Guardians' Charter Draft: Oracle Is 'Conspicuously Neglecting' Java EE 8
The Java EE Guardians this week unveiled a public draft of their charter, and it's worth reading for anyone interested in the future of enterprise Java. The charter makes and supports the argument that Java Enterprise Edition (Java EE) continues to be essential to the long-term health of the Java ecosystem, and then it lays out compelling evidence that Oracle is "conspicuously neglecting Java EE."
A big chunk of that evidence comes from data analysis conducted independently by Josh Juneau, a Chicago-based app developer and author. (He wrote JavaServer Faces: Introduction by Example and Java EE 7 Recipes.) Earlier this year, Juneau began tracking "a decline in activity" around Java Specification Requests (JSRs) aimed at Java EE 8 for which Oracle maintains the lead.
"I had noticed activity declining late last year, but it wasn't until other members of the community pinged me in January to express serious concerns about a slowdown they were seeing that I really sat up and took a hard look," Juneau told me. "That's when I saw a clear drop in activity on these JSRs starting back in October. And then I started compiling the numbers."
Juneau chronicled his analysis in a long blog post that I highly recommend. He focused on JSR 372: JavaServer Faces 2.3; and JSR 368: Java Message Service 2.1. Juneau serves on the expert group for JSR 372 and JSR 378: Portlet 3.0 Bridge for JavaServer Faces 2.2. Many of the charts he included in that blog post to illustrate his findings appear in the Guardians' charter document.
"It seems as though Oracle may be shifting direction with their enterprise technology toward microservices and the cloud," Juneau said, "which is the way things are going nowadays. The problem with that strategy is that most of the ecosystem for the cloud, and even microservices, relies completely on Java EE technology. This really should be a concern to the Java developer community as a whole."
The Java EE Guardians, a group of volunteers committed to securing the continuing evolution of enterprise Java, formally announced their organization in March, though many of the group's members had been meeting for several months over concerns about Oracle's seeming lack of commitment to the upcoming Java EE 8 release.

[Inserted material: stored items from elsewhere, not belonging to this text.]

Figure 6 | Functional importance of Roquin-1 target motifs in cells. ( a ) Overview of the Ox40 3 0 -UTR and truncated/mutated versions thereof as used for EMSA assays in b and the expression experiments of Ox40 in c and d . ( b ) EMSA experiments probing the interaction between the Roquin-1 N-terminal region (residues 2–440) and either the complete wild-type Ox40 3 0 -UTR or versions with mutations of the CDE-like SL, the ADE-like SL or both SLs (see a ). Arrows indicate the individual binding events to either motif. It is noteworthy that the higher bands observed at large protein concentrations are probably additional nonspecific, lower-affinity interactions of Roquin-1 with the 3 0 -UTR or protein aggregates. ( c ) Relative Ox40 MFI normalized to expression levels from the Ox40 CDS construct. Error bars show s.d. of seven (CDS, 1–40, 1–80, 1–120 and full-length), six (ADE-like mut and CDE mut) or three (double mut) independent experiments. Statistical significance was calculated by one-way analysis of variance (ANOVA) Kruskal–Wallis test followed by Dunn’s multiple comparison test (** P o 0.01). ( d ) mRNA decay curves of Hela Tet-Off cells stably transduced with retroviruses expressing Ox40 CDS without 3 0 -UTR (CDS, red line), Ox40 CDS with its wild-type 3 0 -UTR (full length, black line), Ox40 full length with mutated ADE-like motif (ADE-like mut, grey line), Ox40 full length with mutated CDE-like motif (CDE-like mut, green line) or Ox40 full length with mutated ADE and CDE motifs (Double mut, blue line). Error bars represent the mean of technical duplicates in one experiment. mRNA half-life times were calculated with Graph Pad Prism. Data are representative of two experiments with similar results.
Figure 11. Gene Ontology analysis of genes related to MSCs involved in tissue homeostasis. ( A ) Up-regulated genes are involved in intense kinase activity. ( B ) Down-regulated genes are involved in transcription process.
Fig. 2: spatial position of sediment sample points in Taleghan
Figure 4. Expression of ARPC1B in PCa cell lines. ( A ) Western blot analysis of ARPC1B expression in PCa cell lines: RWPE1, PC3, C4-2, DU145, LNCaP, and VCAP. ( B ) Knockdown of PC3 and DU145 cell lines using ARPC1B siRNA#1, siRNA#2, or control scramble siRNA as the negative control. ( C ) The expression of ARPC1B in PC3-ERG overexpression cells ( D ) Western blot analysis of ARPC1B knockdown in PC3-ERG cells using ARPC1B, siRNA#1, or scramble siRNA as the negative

Juneau has been a part of that conversation for some time, and he joined the Guardians to continue it at another level, he explained. "I guess my primary goal is to get a clear answer from Oracle about the future of Java," he said. "And if it turns out that Oracle isn't interested in helping to evolve those JSRs that are a part of Java EE 8, I'd like to explore the possibility of seeing those opened up so that the community and other organizations can take them over and move them forward, because they are so important to the entire ecosystem."
At least some of the heat that sparked the formation of the Guardians was generated when the head of Oracle's Java EE group, senior vice president Cameron Purdy, left last year amid rumors that Oracle was thinning its Java evangelist ranks. Other Java execs followed, including Reza Rahman, a former Oracle Java EE community evangelist who has been something of a driving force behind the Guardians.
I think it's worth noting that Juneau, Rahman, and all the Guardians I've spoken with to date give Oracle credit for being a good shepherd of Java over most of the past five years, and applaud the work of of the Oracle spec leads in general. (Juneau gave a shoutout in his blog post to the spec leads for JSR 372.) Their current concerns, they have said, arise from recent developments.